__Stated task__. Retype the stretch of the Saving the Universe problem from "Google Code Jam 2008" through "are just kidding.".

__Text passage__.
--

[C++]Saving the Universe——Google Code Jam Qualification Round 2008

Google Code Jam 2008 资格赛的第一题：Saving the Universe。

问题描述如下：

Problem

The urban legend goes that if you go to the Google homepage and search for "Google", the universe will implode. We have a secret to share... It is true! Please don't try it, or tell anyone. All right, maybe not. We are just kidding.

The same is not true for a universe far far away. In that universe, if you search on any search engine for that search engine's name, the universe does implode!

To combat this, people came up with an interesting solution. All queries are pooled together. They are passed to a central system that decides which query goes to which search engine. The central system sends a series of queries to one search engine, and can switch to another at any time. Queries must be processed in the order they're received. The central system must never send a query to a search engine whose name matches the query. In order to reduce costs, the number of switches should be minimized.

Your task is to tell us how many times the central system will have to switch between search engines, assuming that we program it optimally.

Input

The first line of the input file contains the number of cases, N. N test cases follow.

--

__Record extracts__.

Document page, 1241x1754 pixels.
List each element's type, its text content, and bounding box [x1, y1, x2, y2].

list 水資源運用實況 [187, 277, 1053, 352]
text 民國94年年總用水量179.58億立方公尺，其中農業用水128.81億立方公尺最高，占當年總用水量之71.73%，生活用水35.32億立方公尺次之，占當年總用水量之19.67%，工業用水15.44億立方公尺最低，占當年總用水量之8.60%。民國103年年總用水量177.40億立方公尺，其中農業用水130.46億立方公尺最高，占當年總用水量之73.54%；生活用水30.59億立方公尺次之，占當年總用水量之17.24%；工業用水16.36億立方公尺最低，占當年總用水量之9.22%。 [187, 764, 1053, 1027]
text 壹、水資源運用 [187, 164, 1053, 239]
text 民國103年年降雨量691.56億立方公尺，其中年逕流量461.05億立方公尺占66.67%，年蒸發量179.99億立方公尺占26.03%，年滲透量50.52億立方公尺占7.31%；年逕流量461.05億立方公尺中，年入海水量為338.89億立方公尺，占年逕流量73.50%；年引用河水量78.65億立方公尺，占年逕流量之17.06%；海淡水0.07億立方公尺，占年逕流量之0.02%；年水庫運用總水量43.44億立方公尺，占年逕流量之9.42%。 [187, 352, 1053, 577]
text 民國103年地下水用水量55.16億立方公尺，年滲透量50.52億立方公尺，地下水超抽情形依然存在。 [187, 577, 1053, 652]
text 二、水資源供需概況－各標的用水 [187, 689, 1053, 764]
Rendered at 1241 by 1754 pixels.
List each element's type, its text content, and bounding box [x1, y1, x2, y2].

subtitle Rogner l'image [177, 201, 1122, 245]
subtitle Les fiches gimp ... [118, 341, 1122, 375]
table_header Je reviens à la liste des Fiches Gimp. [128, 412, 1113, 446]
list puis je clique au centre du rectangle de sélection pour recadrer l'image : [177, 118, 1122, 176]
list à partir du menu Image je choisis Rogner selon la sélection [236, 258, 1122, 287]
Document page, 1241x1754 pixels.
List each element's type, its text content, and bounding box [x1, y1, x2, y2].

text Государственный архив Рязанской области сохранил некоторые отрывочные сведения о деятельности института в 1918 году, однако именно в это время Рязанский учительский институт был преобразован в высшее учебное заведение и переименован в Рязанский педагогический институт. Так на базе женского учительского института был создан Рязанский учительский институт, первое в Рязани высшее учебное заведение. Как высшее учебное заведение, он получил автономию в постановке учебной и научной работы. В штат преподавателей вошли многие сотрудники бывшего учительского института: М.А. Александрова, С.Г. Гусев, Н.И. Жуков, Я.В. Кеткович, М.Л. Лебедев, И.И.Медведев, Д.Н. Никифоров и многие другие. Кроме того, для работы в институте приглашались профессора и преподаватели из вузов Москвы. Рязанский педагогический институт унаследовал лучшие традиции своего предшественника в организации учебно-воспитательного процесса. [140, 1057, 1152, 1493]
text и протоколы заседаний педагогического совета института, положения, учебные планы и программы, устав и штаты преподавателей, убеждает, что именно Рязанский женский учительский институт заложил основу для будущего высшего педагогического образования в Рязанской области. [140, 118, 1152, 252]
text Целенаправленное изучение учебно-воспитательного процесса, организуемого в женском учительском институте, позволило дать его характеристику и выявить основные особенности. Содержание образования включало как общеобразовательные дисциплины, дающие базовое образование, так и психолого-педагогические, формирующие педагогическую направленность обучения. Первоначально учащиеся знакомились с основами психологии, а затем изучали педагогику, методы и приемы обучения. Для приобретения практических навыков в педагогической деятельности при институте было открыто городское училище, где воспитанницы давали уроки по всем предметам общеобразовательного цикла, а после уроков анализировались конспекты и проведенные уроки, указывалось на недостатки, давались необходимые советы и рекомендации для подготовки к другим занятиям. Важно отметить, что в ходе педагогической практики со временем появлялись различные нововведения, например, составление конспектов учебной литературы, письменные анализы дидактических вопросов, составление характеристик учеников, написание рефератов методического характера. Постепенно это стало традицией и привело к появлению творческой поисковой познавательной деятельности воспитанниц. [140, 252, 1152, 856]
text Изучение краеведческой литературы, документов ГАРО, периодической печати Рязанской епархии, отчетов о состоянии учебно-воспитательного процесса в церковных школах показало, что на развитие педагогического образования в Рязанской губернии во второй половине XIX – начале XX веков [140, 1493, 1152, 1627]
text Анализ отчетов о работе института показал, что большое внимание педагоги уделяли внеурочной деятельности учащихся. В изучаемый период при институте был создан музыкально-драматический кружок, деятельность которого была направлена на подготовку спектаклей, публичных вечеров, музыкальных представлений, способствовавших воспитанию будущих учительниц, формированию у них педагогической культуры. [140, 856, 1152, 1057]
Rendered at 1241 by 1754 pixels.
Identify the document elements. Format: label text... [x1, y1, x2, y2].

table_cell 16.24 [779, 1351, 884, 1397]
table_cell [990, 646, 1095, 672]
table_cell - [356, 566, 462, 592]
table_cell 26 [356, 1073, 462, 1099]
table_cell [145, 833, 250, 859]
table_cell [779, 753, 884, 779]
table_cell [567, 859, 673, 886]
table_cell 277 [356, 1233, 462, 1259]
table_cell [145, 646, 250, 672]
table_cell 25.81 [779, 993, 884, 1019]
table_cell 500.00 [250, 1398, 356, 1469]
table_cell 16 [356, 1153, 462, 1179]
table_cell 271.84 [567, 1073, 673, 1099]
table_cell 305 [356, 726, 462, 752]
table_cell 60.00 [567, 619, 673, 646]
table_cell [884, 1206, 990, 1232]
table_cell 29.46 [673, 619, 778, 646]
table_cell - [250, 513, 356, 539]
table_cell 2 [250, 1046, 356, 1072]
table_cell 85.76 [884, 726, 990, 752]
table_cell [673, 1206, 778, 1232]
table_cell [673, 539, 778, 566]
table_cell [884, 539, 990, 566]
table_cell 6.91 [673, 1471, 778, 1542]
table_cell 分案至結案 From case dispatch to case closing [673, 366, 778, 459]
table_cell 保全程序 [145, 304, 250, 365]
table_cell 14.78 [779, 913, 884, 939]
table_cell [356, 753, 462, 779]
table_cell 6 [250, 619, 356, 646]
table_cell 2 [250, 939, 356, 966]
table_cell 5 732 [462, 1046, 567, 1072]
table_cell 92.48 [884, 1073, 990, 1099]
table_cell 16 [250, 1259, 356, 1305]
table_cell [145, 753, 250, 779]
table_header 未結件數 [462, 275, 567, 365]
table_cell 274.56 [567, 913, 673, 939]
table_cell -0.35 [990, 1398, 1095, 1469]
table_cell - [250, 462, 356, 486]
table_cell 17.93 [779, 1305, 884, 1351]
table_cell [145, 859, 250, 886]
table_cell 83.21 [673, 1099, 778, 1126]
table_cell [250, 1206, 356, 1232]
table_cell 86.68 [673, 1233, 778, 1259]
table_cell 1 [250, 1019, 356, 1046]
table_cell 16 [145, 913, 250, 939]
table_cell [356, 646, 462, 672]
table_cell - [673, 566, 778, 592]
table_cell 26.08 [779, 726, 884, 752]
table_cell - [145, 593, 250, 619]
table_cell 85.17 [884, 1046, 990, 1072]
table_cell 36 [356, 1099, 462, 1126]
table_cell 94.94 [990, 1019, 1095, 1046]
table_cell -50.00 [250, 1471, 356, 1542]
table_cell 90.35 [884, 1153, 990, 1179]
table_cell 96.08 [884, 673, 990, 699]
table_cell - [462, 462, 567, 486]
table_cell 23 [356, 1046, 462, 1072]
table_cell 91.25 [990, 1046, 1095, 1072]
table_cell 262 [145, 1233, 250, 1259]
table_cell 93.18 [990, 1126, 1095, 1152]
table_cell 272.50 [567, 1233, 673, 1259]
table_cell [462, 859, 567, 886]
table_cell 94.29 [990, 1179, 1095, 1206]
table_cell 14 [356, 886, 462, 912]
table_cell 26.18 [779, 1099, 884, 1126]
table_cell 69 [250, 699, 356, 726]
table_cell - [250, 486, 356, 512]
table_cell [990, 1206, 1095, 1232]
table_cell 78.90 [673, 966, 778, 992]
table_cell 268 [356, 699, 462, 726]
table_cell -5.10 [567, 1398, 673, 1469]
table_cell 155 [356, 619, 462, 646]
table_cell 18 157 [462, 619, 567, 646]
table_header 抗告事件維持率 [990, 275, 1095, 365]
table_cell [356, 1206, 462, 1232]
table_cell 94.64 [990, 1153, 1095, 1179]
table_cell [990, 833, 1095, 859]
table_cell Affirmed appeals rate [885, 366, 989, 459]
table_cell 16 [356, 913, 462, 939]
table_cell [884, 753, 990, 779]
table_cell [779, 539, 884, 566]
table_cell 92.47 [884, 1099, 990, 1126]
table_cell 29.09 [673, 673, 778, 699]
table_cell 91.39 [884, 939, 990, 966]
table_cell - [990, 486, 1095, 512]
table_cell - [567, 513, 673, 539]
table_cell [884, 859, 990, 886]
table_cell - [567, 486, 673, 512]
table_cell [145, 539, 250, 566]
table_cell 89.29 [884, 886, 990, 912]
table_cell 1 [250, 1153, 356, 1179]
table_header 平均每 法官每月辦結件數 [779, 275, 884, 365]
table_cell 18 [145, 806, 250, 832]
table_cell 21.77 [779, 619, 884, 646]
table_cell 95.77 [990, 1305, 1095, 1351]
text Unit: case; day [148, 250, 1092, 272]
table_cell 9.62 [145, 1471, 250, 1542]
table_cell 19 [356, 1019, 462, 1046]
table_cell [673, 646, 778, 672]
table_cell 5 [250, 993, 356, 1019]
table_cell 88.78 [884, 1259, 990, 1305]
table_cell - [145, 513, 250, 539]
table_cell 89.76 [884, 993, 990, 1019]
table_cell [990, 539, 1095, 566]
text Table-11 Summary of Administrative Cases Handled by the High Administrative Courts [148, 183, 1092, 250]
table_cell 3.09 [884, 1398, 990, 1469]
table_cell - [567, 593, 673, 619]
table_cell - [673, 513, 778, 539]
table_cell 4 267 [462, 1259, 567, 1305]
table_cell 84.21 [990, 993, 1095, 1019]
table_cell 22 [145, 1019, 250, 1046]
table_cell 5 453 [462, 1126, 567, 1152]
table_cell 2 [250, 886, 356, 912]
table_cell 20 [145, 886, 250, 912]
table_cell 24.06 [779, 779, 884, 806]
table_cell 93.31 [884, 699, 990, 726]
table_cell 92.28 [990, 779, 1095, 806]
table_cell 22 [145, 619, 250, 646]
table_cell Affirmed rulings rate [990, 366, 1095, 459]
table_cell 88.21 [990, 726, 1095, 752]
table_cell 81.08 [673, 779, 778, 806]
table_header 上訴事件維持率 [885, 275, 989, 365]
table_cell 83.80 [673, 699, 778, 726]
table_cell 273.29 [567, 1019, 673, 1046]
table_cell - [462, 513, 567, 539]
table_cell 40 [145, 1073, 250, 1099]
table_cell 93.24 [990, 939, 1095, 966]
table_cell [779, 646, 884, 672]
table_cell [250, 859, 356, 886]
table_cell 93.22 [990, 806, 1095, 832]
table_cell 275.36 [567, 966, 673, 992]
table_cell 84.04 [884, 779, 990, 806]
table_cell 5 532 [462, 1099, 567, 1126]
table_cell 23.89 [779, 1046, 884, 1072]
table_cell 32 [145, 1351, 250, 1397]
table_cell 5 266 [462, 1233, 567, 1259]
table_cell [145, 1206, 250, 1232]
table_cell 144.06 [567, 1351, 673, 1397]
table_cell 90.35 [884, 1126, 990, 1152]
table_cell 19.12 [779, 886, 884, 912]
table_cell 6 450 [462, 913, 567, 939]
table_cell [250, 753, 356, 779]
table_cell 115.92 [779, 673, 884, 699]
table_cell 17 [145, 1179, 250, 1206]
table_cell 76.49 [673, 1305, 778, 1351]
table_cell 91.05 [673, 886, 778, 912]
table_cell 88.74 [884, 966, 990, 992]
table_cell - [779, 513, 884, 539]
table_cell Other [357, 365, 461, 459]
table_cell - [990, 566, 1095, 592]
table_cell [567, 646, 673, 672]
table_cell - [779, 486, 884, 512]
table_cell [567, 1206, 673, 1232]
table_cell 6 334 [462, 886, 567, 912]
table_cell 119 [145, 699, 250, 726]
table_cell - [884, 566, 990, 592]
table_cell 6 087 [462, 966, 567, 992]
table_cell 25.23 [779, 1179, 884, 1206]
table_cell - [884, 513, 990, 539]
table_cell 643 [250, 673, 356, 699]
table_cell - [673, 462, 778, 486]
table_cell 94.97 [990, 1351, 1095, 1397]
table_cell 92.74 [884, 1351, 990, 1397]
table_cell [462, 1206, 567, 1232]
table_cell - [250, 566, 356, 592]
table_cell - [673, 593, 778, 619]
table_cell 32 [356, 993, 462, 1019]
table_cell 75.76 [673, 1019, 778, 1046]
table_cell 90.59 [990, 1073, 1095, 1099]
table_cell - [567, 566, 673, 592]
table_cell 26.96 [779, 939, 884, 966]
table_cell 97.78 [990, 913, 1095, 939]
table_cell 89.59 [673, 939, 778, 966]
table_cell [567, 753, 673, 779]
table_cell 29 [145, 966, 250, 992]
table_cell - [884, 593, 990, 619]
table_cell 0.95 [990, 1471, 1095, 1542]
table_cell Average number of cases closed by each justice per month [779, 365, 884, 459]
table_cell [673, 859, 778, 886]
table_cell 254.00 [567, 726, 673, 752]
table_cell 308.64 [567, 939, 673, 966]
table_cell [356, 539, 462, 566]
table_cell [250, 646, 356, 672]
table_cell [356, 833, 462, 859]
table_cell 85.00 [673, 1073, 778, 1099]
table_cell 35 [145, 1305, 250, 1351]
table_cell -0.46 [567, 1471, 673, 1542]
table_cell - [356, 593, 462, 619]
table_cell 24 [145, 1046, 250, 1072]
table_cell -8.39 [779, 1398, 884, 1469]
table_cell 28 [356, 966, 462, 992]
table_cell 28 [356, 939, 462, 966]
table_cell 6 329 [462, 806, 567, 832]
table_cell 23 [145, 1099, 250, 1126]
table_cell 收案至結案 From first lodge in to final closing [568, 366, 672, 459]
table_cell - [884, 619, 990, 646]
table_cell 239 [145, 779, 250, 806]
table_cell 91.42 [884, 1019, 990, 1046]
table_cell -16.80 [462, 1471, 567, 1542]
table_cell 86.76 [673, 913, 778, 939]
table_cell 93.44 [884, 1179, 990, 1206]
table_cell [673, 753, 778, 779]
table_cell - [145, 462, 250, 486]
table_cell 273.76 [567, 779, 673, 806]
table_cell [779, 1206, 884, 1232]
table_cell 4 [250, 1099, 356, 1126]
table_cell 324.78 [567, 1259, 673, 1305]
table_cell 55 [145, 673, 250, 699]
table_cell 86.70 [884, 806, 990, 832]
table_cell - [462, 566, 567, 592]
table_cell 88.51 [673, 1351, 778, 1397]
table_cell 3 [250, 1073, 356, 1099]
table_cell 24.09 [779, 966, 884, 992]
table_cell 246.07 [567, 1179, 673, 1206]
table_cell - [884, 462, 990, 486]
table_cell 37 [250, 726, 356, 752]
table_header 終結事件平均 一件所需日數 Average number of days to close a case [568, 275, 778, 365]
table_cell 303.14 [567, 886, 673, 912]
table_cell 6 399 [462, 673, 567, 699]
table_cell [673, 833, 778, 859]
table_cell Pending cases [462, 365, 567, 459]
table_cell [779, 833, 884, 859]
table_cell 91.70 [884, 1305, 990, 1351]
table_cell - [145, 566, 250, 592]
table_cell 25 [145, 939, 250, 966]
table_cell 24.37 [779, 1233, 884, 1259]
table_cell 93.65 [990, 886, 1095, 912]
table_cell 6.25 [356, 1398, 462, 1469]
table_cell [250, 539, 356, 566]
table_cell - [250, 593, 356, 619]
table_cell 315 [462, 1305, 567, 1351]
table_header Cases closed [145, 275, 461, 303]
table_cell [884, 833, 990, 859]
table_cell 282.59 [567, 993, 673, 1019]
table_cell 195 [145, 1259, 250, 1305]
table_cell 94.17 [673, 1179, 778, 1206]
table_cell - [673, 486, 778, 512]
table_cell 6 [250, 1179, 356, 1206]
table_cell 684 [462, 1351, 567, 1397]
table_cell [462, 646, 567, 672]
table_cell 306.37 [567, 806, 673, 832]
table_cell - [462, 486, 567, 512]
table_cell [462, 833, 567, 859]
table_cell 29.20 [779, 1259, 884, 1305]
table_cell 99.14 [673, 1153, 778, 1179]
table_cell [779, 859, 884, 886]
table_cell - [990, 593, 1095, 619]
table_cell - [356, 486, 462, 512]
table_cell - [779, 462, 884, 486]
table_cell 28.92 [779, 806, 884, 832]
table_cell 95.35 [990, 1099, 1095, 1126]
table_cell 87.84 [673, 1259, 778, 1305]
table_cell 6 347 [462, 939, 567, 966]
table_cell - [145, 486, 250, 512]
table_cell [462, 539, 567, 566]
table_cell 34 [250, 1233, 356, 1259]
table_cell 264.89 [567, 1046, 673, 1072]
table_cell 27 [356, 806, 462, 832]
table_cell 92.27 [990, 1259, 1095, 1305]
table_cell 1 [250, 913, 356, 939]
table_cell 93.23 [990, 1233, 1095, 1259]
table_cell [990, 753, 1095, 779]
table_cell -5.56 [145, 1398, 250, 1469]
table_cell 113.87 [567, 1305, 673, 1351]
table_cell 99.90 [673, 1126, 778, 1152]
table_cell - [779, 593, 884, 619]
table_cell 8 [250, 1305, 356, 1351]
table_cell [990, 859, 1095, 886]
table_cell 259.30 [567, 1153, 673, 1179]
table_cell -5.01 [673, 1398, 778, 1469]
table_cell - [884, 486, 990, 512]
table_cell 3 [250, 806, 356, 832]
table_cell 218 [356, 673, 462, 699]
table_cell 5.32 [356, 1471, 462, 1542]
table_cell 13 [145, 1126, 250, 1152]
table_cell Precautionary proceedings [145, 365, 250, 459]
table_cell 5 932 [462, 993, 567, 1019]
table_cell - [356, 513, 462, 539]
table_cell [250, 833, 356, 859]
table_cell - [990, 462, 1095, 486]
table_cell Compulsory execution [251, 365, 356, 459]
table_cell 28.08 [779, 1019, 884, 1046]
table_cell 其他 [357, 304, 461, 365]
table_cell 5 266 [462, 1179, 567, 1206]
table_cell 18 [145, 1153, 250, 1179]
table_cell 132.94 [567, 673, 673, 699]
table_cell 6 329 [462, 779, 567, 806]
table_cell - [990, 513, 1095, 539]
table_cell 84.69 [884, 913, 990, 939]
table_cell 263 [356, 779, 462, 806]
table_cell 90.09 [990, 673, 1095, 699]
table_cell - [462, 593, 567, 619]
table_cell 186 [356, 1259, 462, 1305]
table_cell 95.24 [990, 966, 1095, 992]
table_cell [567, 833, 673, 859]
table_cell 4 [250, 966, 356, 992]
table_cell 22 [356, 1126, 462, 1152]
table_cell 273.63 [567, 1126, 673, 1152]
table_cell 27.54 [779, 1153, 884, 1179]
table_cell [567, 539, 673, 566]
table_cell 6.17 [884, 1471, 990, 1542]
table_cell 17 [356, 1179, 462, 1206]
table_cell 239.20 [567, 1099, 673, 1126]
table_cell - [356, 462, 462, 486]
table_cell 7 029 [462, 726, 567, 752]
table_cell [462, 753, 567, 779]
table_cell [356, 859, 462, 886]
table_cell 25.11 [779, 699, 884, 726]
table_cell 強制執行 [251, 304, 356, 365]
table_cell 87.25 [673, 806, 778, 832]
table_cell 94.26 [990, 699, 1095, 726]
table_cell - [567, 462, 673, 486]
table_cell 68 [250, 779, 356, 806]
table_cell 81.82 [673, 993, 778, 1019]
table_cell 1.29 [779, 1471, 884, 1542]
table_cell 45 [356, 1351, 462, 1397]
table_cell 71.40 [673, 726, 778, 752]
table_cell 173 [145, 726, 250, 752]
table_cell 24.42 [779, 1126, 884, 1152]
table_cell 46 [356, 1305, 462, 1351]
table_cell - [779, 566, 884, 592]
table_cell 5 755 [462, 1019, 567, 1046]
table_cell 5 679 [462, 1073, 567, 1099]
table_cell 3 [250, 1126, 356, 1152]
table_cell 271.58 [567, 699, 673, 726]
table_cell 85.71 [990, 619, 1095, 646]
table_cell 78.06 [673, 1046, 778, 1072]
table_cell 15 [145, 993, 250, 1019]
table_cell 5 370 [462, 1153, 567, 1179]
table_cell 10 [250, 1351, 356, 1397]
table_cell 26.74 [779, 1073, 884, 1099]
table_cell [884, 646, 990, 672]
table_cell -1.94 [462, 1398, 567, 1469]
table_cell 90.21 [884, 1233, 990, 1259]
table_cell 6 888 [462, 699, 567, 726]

--

__Solution__.
Google Code Jam 2008 资格赛的第一题：Saving the Universe。

问题描述如下：

Problem

The urban legend goes that if you go to the Google homepage and search for "Google", the universe will implode. We have a secret to share... It is true! Please don't try it, or tell anyone. All right, maybe not. We are just kidding.